[Data records]
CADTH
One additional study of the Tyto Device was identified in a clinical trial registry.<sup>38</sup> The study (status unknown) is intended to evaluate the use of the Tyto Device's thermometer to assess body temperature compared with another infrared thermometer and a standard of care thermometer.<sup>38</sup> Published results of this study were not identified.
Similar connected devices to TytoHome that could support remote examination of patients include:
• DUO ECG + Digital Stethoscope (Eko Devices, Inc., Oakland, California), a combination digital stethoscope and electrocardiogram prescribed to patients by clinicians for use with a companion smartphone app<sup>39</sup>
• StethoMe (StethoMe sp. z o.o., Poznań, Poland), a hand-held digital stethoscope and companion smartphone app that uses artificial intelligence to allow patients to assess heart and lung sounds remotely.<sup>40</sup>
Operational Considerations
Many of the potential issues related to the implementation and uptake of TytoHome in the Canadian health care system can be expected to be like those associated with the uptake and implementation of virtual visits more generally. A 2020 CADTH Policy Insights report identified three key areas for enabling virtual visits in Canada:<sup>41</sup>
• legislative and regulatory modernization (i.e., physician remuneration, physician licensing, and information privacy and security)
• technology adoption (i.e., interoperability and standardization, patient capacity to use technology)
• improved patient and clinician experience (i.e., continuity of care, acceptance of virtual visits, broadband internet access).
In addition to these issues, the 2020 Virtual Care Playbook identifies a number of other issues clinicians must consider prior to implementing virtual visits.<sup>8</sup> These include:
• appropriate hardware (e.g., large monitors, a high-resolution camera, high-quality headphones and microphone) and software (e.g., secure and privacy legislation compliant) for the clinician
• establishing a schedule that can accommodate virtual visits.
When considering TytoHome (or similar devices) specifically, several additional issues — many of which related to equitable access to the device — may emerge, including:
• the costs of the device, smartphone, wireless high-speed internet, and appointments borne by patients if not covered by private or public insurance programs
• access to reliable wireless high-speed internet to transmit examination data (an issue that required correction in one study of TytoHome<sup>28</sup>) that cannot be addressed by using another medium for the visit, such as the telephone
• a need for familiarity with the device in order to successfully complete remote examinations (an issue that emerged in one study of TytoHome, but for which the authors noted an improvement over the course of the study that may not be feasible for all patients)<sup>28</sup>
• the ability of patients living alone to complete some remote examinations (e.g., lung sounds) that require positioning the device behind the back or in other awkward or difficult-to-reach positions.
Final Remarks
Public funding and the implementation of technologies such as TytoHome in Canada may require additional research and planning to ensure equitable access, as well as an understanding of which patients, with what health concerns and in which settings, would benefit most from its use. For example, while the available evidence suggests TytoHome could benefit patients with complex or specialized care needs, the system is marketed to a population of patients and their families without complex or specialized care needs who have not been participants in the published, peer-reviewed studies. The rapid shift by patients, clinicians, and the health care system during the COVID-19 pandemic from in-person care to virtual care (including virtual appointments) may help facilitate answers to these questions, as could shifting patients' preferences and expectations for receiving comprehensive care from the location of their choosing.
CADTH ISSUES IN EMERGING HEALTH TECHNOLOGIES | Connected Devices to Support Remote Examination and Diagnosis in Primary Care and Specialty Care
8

• What the task asks:
Retype only this portion of the data above: the line containing "Similar connected devices", the line containing "companion smartphone app<sup>39</sup>", and all lines between them, exactly.

• Task answer:
Similar connected devices to TytoHome that could support remote examination of patients include:
• DUO ECG + Digital Stethoscope (Eko Devices, Inc., Oakland, California), a combination digital stethoscope and electrocardiogram prescribed to patients by clinicians for use with a companion smartphone app<sup>39</sup>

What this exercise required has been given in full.